7.2.3 Decision Mechanism 3: Comparison of the 95% UCL on the Mean of Replicate Data from the DU to the Action Level

Project objectives may specify that the estimate of the mean concentration provided by ISM sampling must be health protective, meaning that there is low chance of underestimating the actual mean concentration within the DU. It is important to recognize that the likelihood of underestimating the mean from any sampling method (discrete, composite, or ISM) increases as the degree of heterogeneity increases. Traditionally, with discrete samples, the concern for underestimating the mean has been addressed by specifying an acceptable level of uncertainty (often 5%) and a method for calculating a conservative estimate of the mean (e.g., a 95% UCL).
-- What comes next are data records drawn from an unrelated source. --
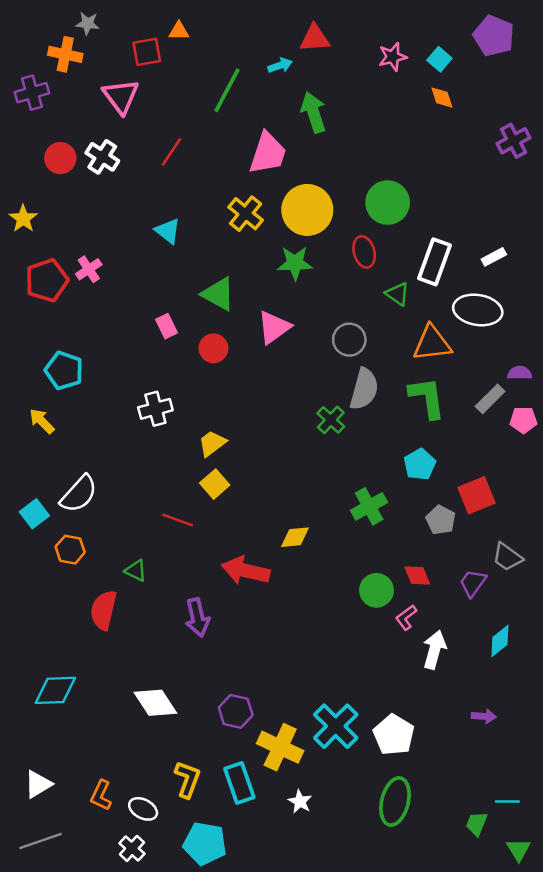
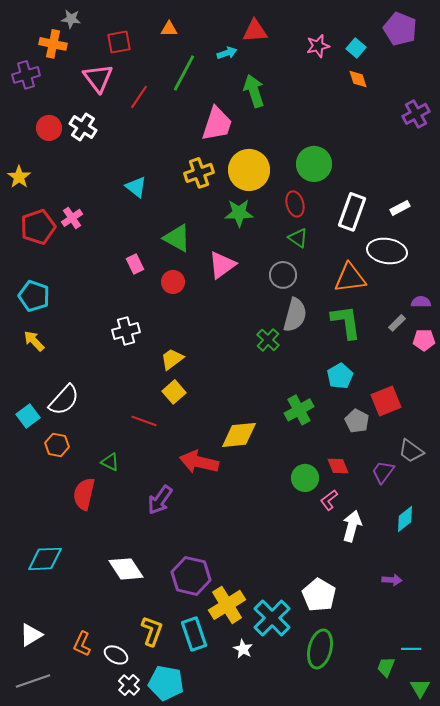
orange triangle: (179, 31) -> (169, 29), moved
red line: (171, 152) -> (139, 97), moved
yellow cross: (246, 214) -> (199, 173), turned 32
green triangle: (397, 294) -> (298, 238), moved
cyan pentagon: (64, 370) -> (34, 296), moved
gray rectangle: (490, 399) -> (397, 323), size x0.7
yellow diamond: (295, 537) -> (239, 435), size x1.5
purple arrow: (197, 617) -> (160, 500), turned 48
purple hexagon: (236, 711) -> (191, 576), size x1.4
cyan cross: (336, 726) -> (272, 618), moved
yellow cross: (280, 747) -> (227, 605), turned 33
white cross: (132, 848) -> (129, 685), moved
A similar approach can be used with ISM data as discussed below.

For those accustomed to working with 95% UCL values from discrete data sets, there are some important differences with 95% UCLs from ISM data. As discussed in Section 4, calculation of a 95% UCL for ISM data requires a minimum of three ISM samples. This is fewer than is required for discrete data sets to yield reliable 95% UCL values. Additional ISM replicates increase the performance of the mean estimate (i.e., provides a 95% UCL closer to the actual mean), and although this increases the cost, it may be worthwhile if the site is relatively heterogeneous and the result is anticipated to be close to the action level. A second difference involves what to do if the 95% UCL is higher than any of the individual values used in its calculation. With discrete data sets, the maximum concentration observed is often used as the EPC if it is less than the calculated 95% UCL. With ISM data, the calculated 95% UCL value should always be used as the EPC even if it is higher than any of the individual ISM results. This situation is not uncommon, particularly when the number of replicates is small. In fact, with three replicates, the UCL always exceeds the highest individual ISM result.

Two methods for calculating the 95% UCL from ISM data are available: Student’s-t and Chebyshev. As discussed in Section 4, the choice of method depends on the known or anticipated shape of the probability distribution of contaminant concentrations in the DU. Note that software programs for calculation of 95% UCL values for discrete sample data (e.g., ProUCL) contain algorithms optimized to perform well for discrete data only. They are generally unsuitable for calculation of 95% UCL values for ISM data. A calculator for deriving 95% UCL values for ISM data is provided in Section 4.

Comparison of the 95% UCL on the mean of replicate ISM results is most useful when the chance of underestimating the true mean must be minimized.

When replicate samples are taken over the entire DU, each is a true replicate and provides a separate estimate of the mean concentration. These estimates can be combined to derive a 95% UCL. Another approach is to divide the DU into SUs and take one ISM from each. The results from each ISM sample (i.e., each SU) can also be combined to calculate a 95% UCL for the DU. With the latter approach, the ISM samples are not true replicates of the mean throughout the DU in the sense that they provide information on different portions of the DU. Collectively, however, they can provide an unbiased estimate of the mean. The principal disadvantage to this approach is that the UCL often exceeds the true mean by a larger degree than if replicates had been collected across the entire DU. The principal advantage of subdividing the DU for this decision mechanism is that it provides some information on the spatial distribution of contamination. If the DU as a whole fails the comparison with the action level, this spatial information could be valuable if a decision is made to break the DU into smaller DUs for reevaluation. (Note: The single ISM results from each SU would not be adequate to make confident decisions regarding them. Systematic planning would be needed to establish the smaller DUs and resampling would be required.)

Decision Mechanism 3 example

This is similar to the example for Decision Mechanism 2. The same three replicate samples are collected from the DU with reported concentrations of total PCBs of 0.12, 0.16, and 0.26 mg/kg. The 95% UCL of these results is 0.30 mg/kg with the Student’s-t method and 0.36 mg/kg with the Chebyshev method, both of which exceed the action level for residential land use of 0.22 mg/kg. Therefore, while the sample arithmetic mean is less than the action level (as we saw in the previous example), there is sufficient variability in the results that there is a relatively high likelihood that the true mean exceeds the action level. Uncertainty in the shape of the underlying distribution does not factor into this result, since both 95% UCL methods yield the same conclusion. Options in this situation include deciding that the DU fails or taking more samples to reduce uncertainty and lower the 95% UCL, perhaps to a value below the action level.